The 2017 Annual Meeting of Stockholders (the “Annual Meeting”) of PolarityTE, Inc. (the “Company”) was held on October 18, 2017 at 615 Arapeen Drive, Suite 102, Salt Lake City, Utah 84108 at 10:00 a.m. local time. At the Annual Meeting, a total of 16,823,058 shares, or 81.0%, of the Company’s common stock and preferred stock, on an as converted basis and subject to beneficial ownership limitations, issued and outstanding as of the record date for the Annual Meeting were represented in person or by proxy. Set forth below is a brief description of each matter voted upon at the Annual Meeting and the voting results with respect to each matter.

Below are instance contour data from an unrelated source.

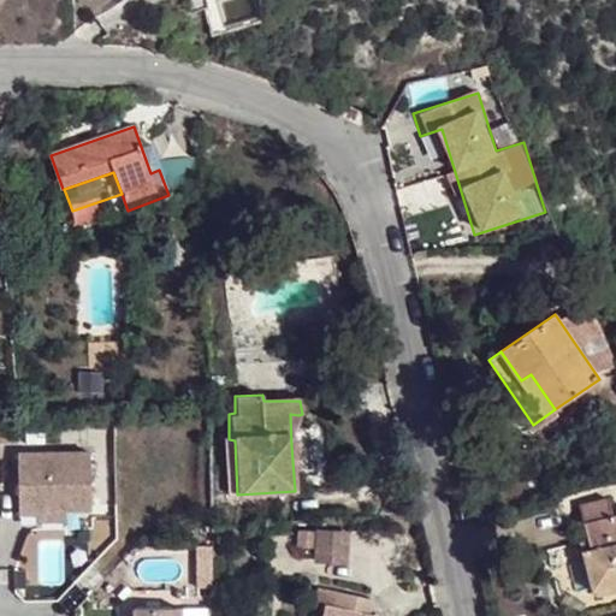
[(45,509),(75,508),(96,508),(95,454),(24,454),(24,515),(45,515),(45,509)]
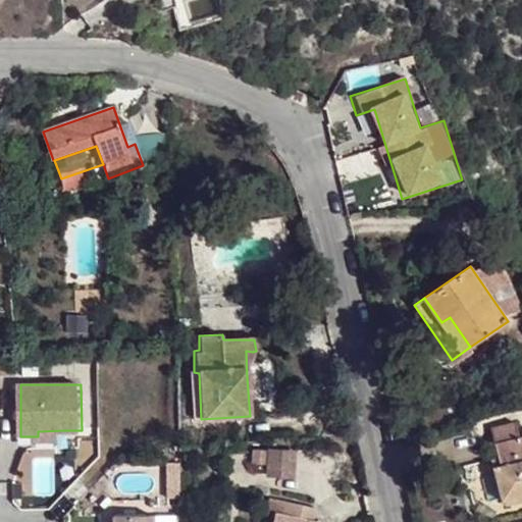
[(493,468),(499,487),(521,482),(521,437),(520,438),(517,421),(491,427),(499,457),(502,466),(493,468)]
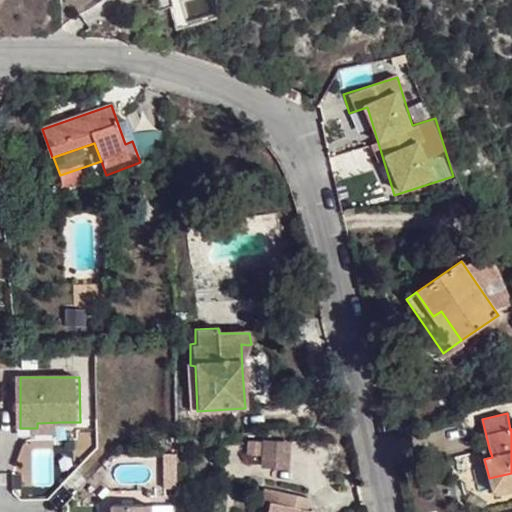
[(62,433),(62,422),(37,423),(37,428),(37,433),(62,433)]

1) To elect as Class III directors the nominees named in the proxy statement;
Nominee | Votes For | Votes Against | Abstain |
Denver Lough | 16,722,242 | 68,785 | 3,576 |
Edward Swanson | 16,722,529 | 68,498 | 3,576 |
John Stetson | 16,709,525 | 79,203 | 5,875 |
The nominees were elected.
2) To ratify the appointment of Jeff Dyer and Jon Mogford as Class I Directors;
Votes For | Votes Against | Abstain |
16,702,065 | 86,952 | 5,586 |
The appointment was ratified.
3) To ratify the appointment of EisnerAmper LLP as our independent public accountant for the fiscal year ending October 31, 2017;
Votes For | Votes Against | Abstain |
16,795,496 | 21,145 | 6,401 |
The appointment was ratified.
4) To advise the Company as to whether you approve the compensation of our named executive officers (Say-on-Pay).
Votes For | Votes Against | Abstain |
16,609,474 | 173,112 | 12,016 |
The compensation of our named executive officers was approved.

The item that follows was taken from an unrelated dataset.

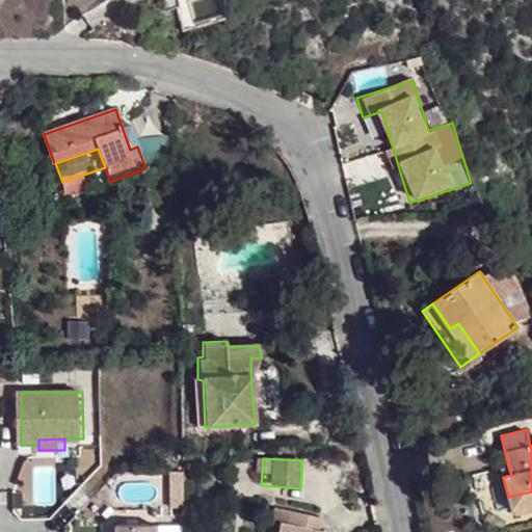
[(511,475),(508,466),(502,468),(503,477),(511,475)]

5) To advise the Company as to whether you prefer a vote to advise us on the compensation of our named executive officers every year, every two years or every three years (Say-on-Pay Frequency);
One Year | Two Years | Three Years | Abstain |
16,698,117 | 57,297 | 28,725 | 10,469 |
A vote every one year was approved.
6) To approve an amendment to the Company’s 2017 Equity Incentive Plan to increase the reservation of common stock for issuance thereunder to 7,300,000 shares from 3,450,000 shares;
Votes For | Votes Against | Abstain |
16,599,255 | 161,250 | 34,098 |
The amendment to the Company’s 2017 Equity Incentive Plan was approved.

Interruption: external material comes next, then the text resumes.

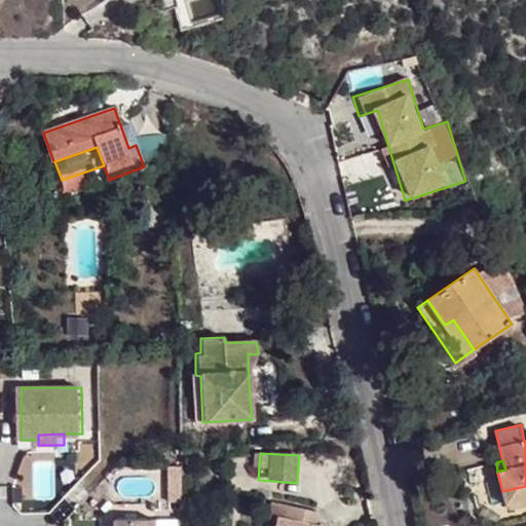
[(525,486),(502,491),(504,499),(525,493),(525,486)]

7) To authorize the issuance of securities in one or more non-public offerings where the maximum discount at which securities will be offered will be equivalent to a discount of 20% below the market price of the common stock, as required by and in accordance with Nasdaq Marketplace Rule 5635(d);
Votes For | Votes Against | Abstain |
16,710,556 | 54,125 | 29,922 |
The issuance of securities was approved.
About POLARITYTE, INC. (NASDAQ:COOL)
PolarityTE, Inc., formerly Majesco Entertainment Company, is a technology company. The Company has developed, marketed, published and distributed software through online platforms. The Company develops applications for gaming on computers, handheld devices and game consoles. The Company is the owner of patent applications and know-how related to regenerative medicine and tissue engineering, as well as software applications used in diagnosis and treatment related to regenerative medicine. It seeks to develop and obtain regulatory approval for technology that will utilize a patient’s own tissue substrates for the regeneration of skin, bone, muscle, cartilage, fat, blood vessels and nerves. Its PolarityTE platform simplifies regeneration and allows cells to function naturally. The platform can be applied across all cells, tissues and composite structures. Its platform induces cell and tissue polarity, and creates functional tissue that mirrors natural development in the human body.